SEEING WAS BELIEVING
I have learned over
time that my memory is a confabulation machine. Am I a mountain nymph skiing gracefully
down the mountain, slaloming to and fro--as I remember? Or could that be me-- ass
out with ski poles wildly flailing-- as the damn video shows?
Could my sister be
right, that dad was cremated right after he died, or was my trouble-making dad
poised like an angel in his coffin, as I angrily recall? One of us is wrong,
right? My memories are so unreliable that I've ditched the phrase, I remember. In truth, I'm a figment of my own
imagination.
Ask my husband who I am. My husband might describe me as an
impatient and once- attractive politician. My daughter, as a mostly loving,
patient mom. My political opponents describe me as a biased, retrogressive
jerk, and my supporters, as realistic, fact-based and honest. Clearly, I exist
differently in the eyes of the beholders.
I even experience
myself differently. On Tuesday, my pink blouse is the perfect pick du jour
but on Wednesday I hate it. Of course, I am physically in constant flux—I have
37 trillion cells and 86 billion neurons that conduct some 37 billion billion!

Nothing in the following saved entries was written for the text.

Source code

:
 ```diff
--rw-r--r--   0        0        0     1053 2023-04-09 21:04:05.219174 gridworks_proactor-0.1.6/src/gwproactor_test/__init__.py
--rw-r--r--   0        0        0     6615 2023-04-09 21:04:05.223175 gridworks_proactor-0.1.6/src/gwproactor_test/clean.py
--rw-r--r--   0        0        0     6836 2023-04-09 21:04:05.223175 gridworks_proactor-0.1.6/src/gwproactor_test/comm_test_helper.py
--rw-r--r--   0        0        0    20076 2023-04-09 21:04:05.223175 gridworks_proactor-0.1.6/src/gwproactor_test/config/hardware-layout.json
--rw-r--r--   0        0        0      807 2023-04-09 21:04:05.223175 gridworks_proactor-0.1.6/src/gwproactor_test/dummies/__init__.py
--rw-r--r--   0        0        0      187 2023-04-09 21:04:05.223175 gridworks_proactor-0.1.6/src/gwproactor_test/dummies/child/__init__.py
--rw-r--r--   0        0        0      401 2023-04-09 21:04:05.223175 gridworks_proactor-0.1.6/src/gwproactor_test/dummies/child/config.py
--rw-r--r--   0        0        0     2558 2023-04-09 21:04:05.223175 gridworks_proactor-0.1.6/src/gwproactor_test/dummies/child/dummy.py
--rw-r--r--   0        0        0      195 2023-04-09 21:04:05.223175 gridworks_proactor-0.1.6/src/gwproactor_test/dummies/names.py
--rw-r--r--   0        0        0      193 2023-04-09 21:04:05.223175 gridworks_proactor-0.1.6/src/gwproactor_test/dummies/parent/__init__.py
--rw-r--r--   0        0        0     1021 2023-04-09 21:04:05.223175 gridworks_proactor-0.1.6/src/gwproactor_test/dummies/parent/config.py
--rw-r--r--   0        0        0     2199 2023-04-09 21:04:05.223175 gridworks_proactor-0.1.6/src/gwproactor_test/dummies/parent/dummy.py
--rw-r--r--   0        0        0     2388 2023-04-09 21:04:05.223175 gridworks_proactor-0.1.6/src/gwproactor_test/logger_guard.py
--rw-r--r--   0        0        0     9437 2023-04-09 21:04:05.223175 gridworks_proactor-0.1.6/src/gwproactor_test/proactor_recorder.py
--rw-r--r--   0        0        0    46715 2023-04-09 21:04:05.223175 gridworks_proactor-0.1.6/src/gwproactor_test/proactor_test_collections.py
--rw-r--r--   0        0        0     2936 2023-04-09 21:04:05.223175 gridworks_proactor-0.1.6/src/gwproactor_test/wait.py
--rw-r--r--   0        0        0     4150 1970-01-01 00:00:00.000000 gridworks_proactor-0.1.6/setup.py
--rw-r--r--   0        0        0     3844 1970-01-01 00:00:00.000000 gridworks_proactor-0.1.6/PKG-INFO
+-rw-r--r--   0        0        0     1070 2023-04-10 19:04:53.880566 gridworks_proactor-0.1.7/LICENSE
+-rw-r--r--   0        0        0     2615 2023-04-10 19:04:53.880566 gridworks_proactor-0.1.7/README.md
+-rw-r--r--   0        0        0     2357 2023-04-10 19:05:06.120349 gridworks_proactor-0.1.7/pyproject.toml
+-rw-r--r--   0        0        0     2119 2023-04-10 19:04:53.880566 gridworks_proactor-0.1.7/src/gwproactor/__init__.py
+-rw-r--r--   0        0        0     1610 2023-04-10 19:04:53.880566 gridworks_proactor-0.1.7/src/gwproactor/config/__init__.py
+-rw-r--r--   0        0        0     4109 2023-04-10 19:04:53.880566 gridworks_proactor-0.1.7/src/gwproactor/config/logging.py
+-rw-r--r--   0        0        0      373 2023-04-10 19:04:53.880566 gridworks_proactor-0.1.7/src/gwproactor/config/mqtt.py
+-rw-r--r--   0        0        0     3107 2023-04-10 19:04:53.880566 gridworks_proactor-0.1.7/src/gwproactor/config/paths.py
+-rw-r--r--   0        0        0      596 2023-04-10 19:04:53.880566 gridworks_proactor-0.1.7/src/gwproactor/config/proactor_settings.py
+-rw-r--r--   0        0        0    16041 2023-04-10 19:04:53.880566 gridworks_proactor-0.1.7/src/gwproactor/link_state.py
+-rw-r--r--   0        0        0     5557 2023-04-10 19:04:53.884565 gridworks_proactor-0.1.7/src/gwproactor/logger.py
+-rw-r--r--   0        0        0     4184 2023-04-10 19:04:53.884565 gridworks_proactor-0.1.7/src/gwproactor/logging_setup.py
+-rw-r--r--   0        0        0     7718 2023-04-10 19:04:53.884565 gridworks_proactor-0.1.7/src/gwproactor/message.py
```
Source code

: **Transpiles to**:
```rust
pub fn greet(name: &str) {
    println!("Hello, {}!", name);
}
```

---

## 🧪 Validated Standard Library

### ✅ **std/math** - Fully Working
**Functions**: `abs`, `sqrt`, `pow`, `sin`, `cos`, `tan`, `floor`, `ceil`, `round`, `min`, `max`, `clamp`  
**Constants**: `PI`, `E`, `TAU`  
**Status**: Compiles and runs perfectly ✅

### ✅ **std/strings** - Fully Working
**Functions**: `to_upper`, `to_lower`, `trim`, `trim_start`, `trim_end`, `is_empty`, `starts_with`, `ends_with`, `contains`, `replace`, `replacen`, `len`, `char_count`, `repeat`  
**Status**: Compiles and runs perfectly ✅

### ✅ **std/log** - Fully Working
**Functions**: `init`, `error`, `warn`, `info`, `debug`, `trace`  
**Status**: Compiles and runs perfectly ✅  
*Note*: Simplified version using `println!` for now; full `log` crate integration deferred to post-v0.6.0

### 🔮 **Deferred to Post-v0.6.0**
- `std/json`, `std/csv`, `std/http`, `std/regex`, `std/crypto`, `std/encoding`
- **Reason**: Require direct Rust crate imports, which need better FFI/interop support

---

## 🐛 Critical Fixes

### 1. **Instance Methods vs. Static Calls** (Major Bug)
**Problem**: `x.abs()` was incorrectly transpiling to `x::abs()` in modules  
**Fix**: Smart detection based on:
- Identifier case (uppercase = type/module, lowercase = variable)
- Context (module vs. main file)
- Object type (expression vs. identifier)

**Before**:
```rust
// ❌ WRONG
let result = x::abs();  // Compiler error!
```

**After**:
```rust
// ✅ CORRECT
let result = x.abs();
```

chemical mind-changing reactions per second—and I just went to the hairdresser and became a "L'Oreal Medium
Ash 7a Blond."
To increase my
confusion, I no longer believe what I see. When I look at a
flower, I see a beautiful bright-yellow face. When a bee looks at that same
flower she sees a pattern. Whose eyesight is right? It's a trick question. We
are both right because what we see is determined by the visual equipment we
have.
Some of us are blind. Some of us are color blind. Some of us–with
synesthesia—might experience color as taste. My visual system has 3 cones. I see red, green and blue. But some of you have four cones
enabling you to see who knows what?
Yikes!
I'm in a self-doubting tizzy. Nothing is real. What to do? What to do? Hmmmm.
I think I'll go shopping for a scarf that matches my new blond hair.